### Activity
From the line containing "left_click(347, 417)" through the last line below, copy every line exactly, leaving out the pictures.

-- Material supplied follows --

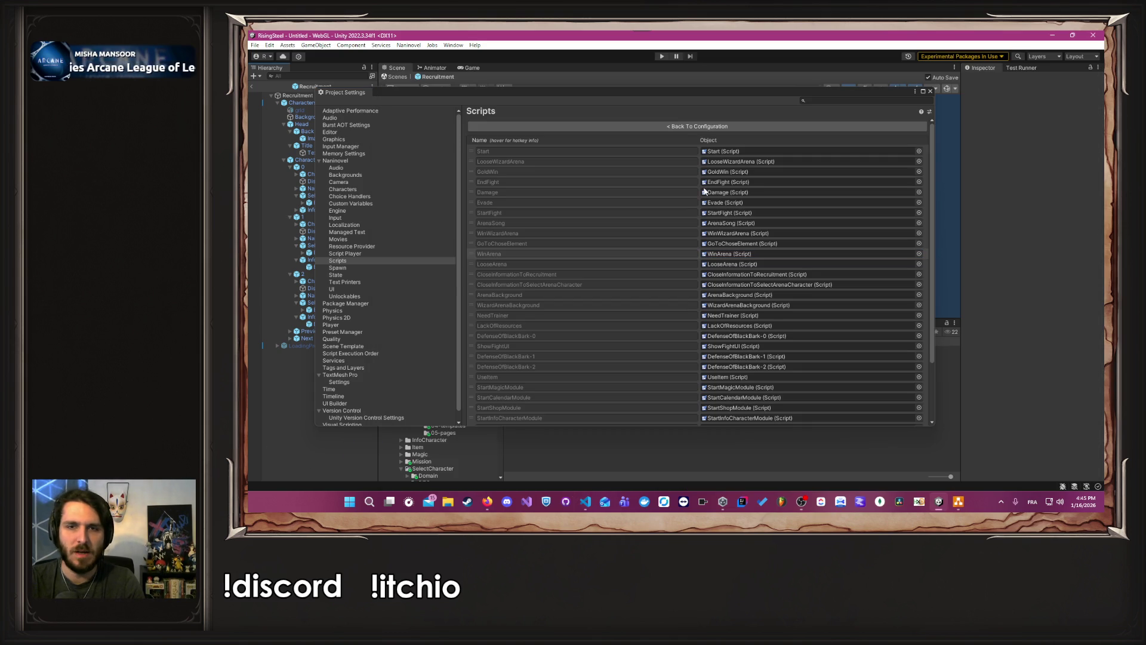
Step: Copy the StartCampModule script name and paste it over 'Camp' in the goto line
scroll(686, 261, "down", 5)
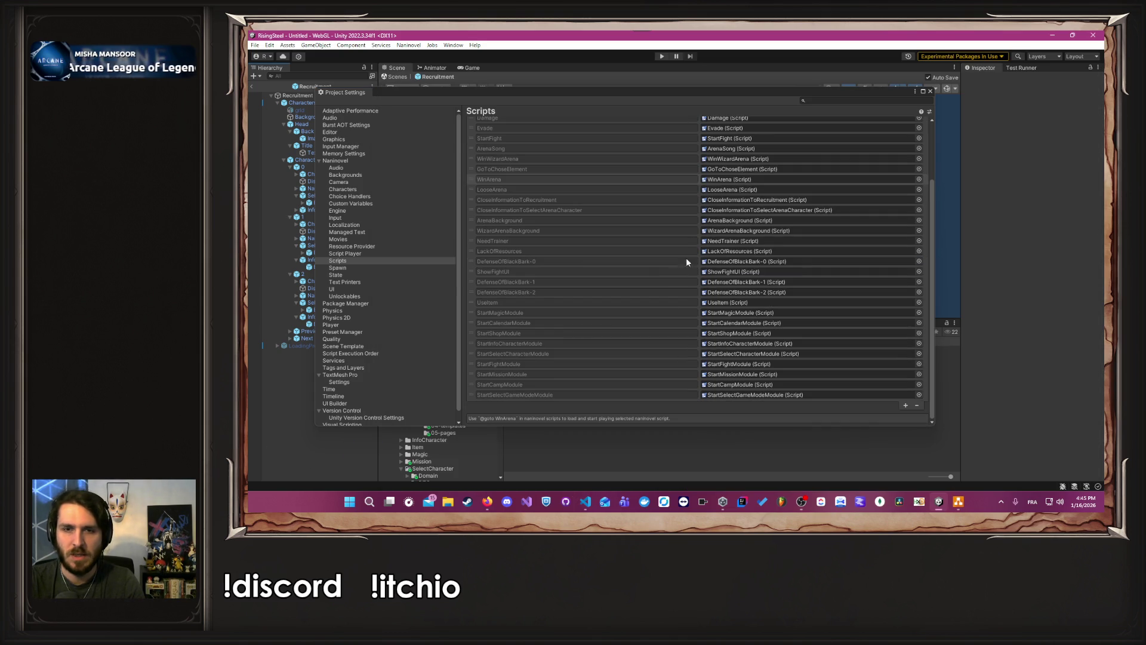
left_click(752, 386)
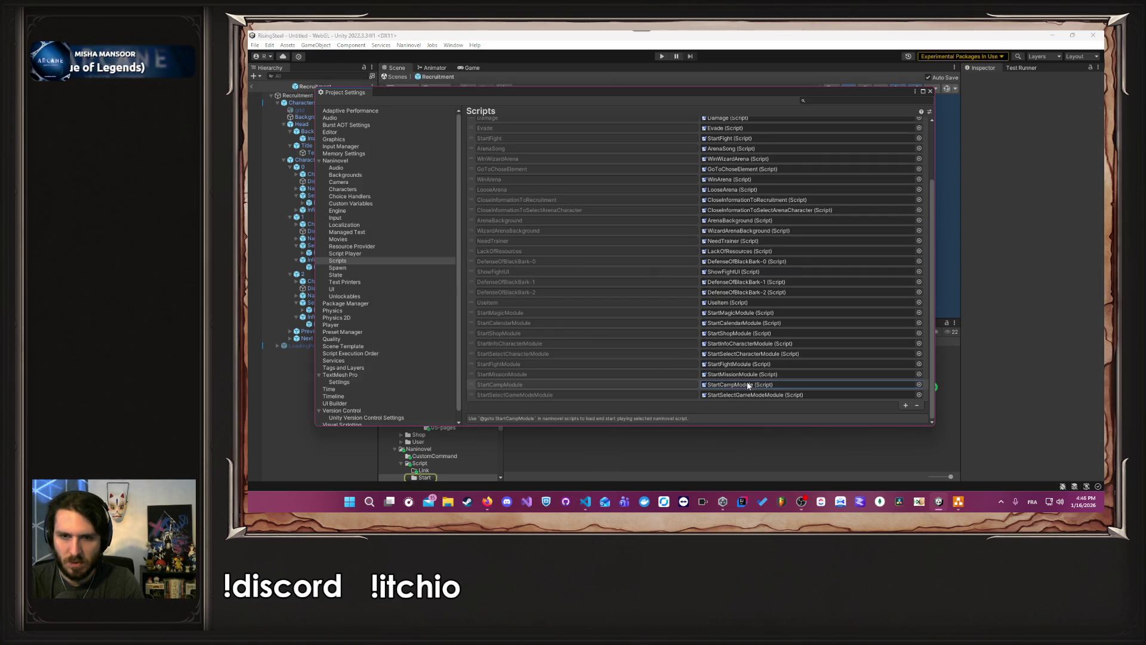
left_click(930, 92)
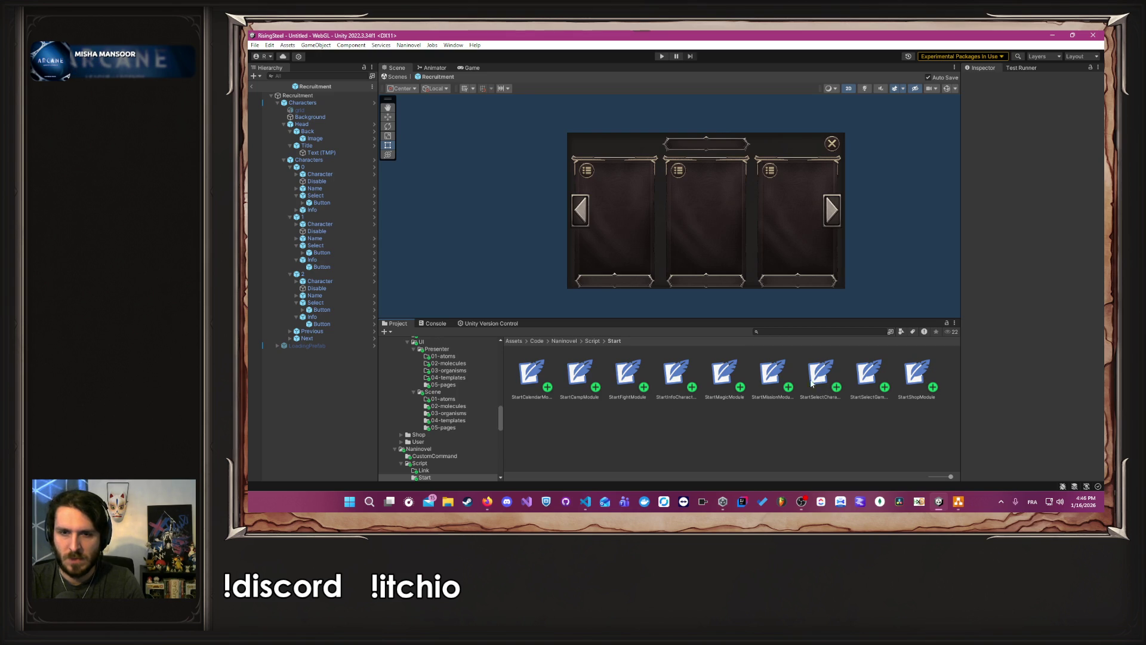
right_click(579, 380)
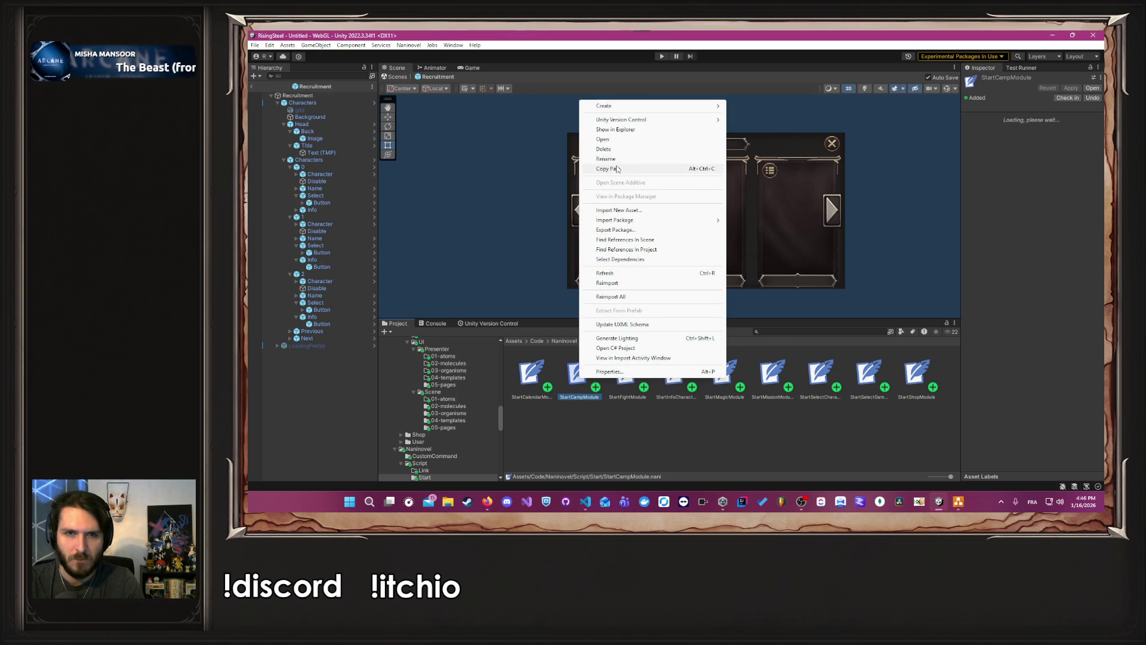
left_click(606, 159)
key("alt+Tab")
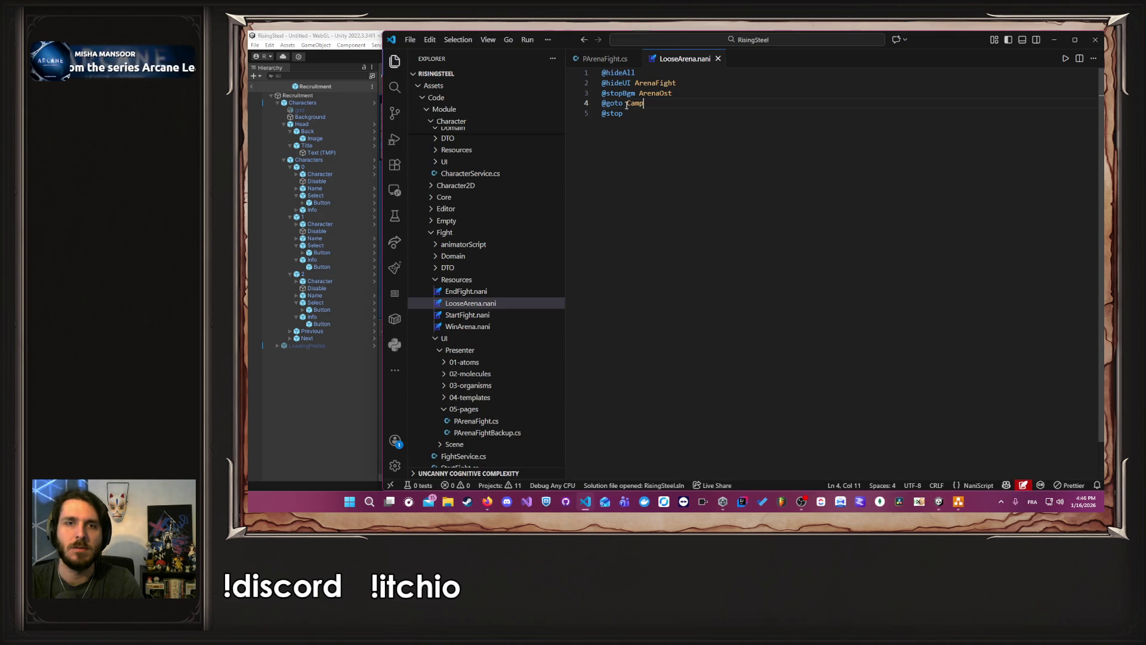
double_click(626, 104)
type("StartCampModule")
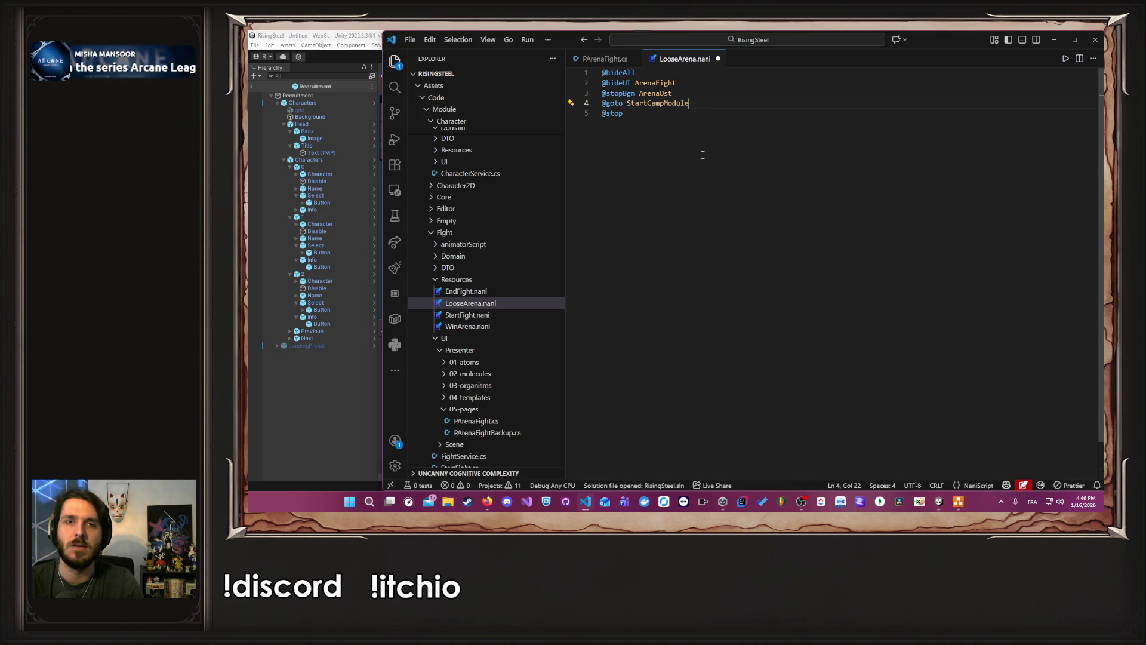
left_click(347, 417)
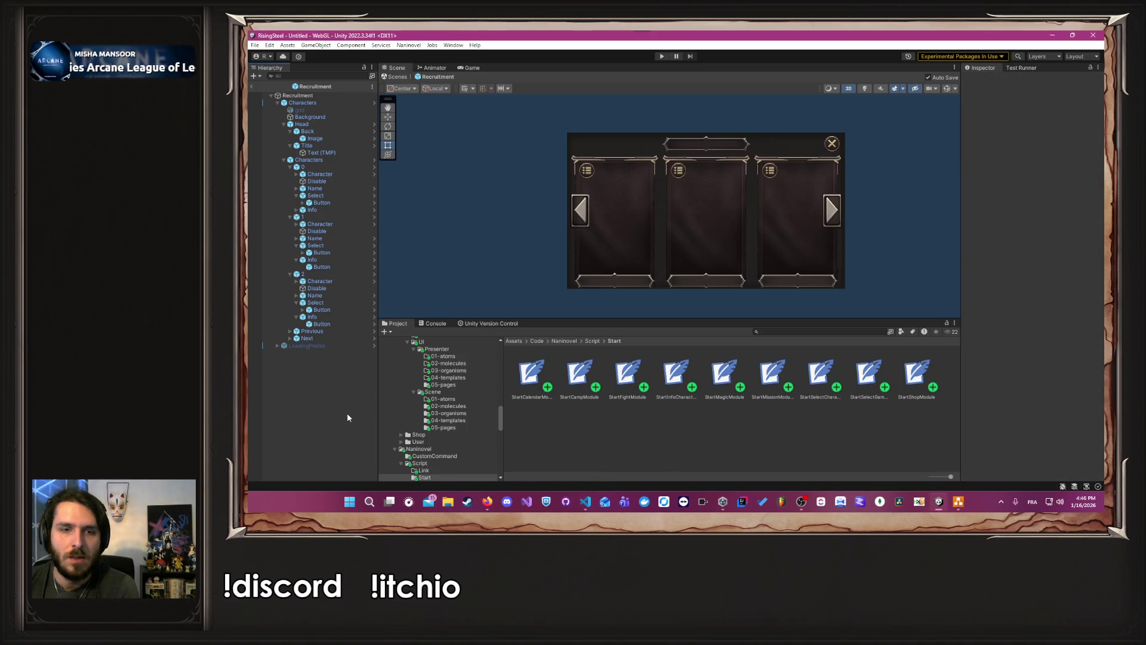
Step: Enter Play mode, choose Arena mode, pick Yselda and launch the fight
left_click(657, 56)
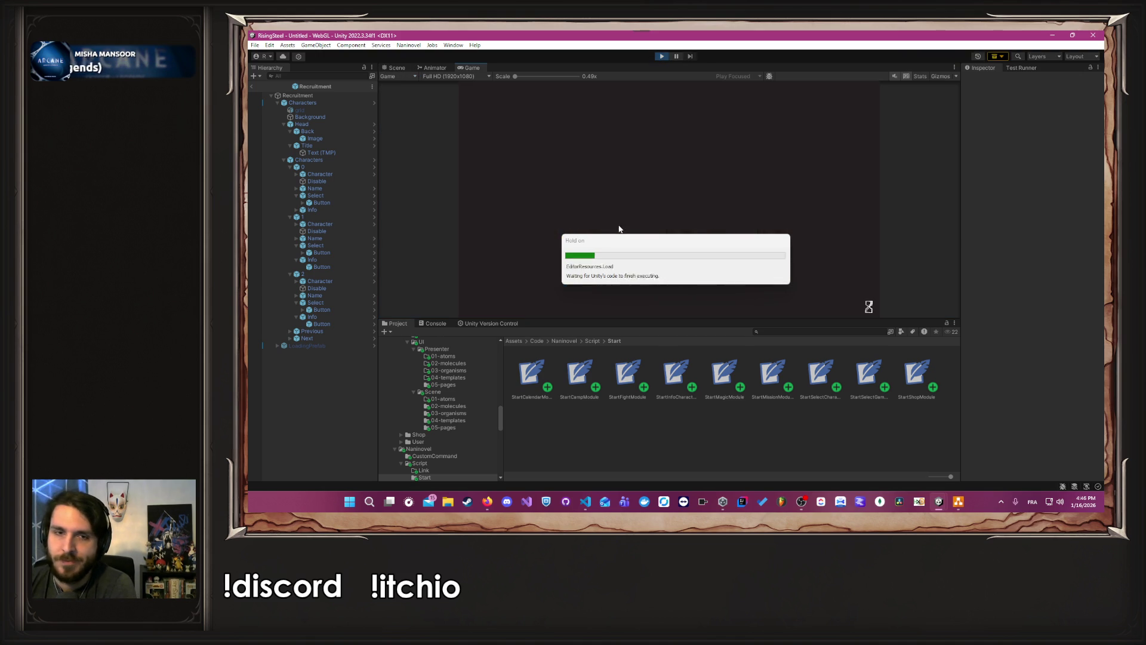
left_click(651, 152)
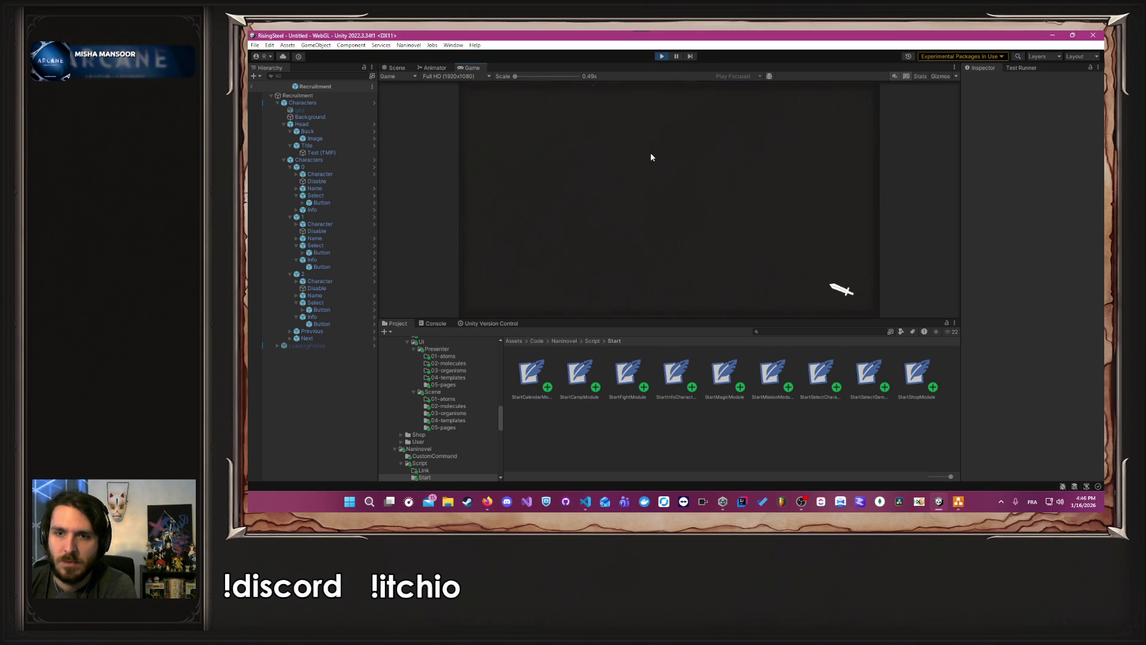
left_click(506, 111)
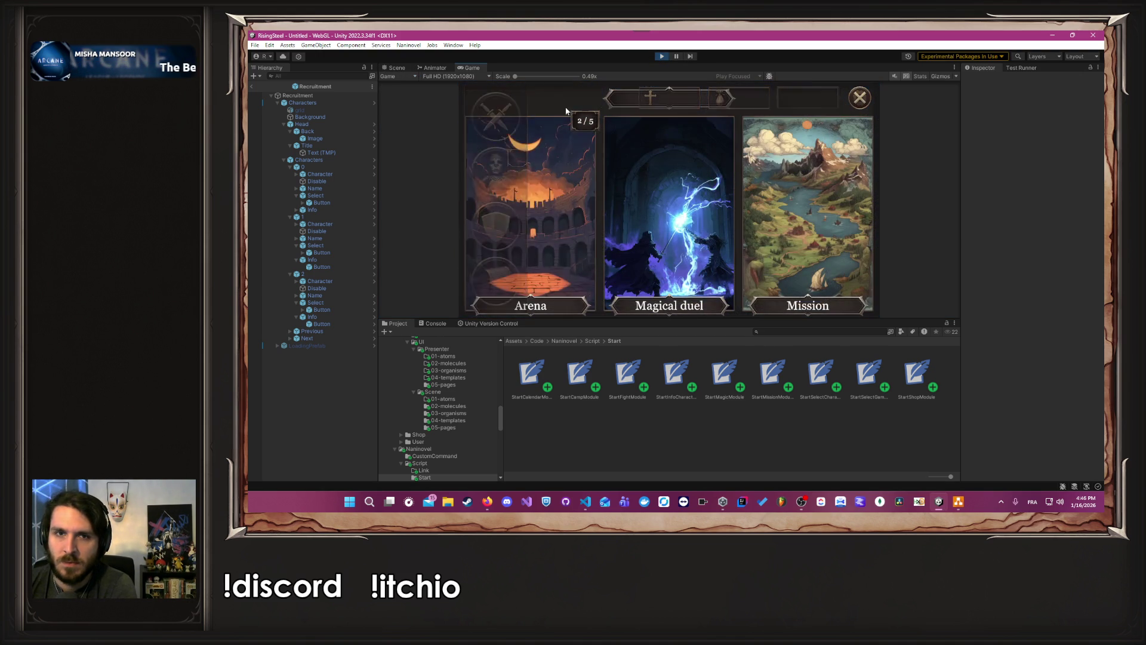
left_click(548, 181)
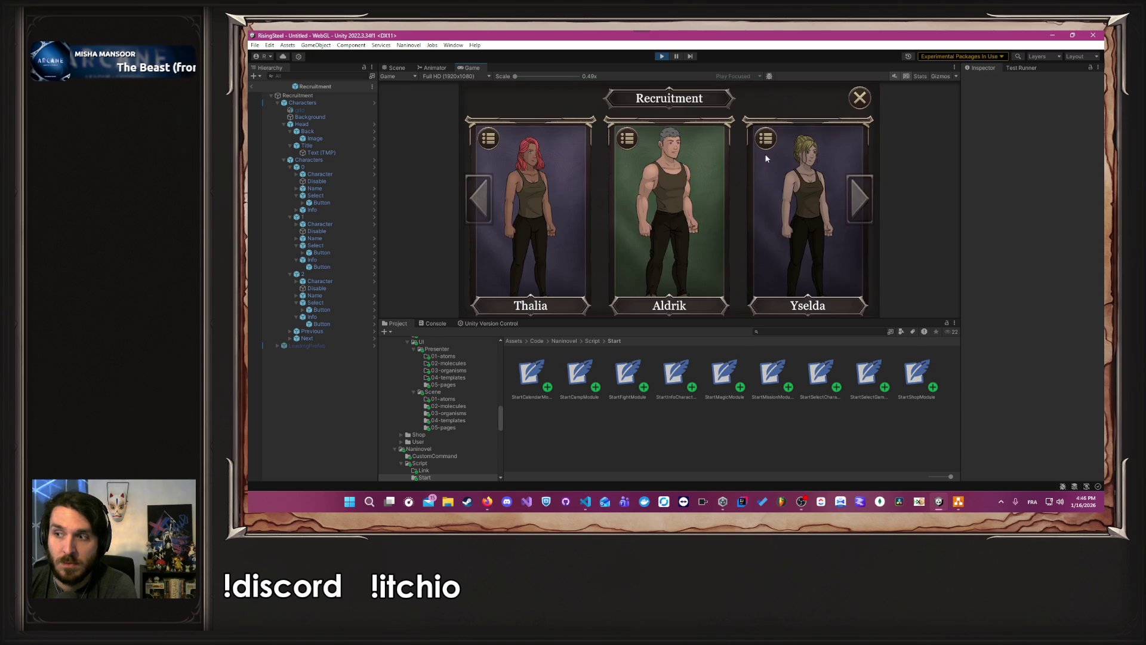
left_click(766, 154)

-- Material supplied concluded --

### Output for this task
left_click(347, 417)
Step: Enter Play mode, choose Arena mode, pick Yselda and launch the fight
left_click(657, 56)
left_click(651, 152)
left_click(506, 111)
left_click(548, 181)
left_click(766, 154)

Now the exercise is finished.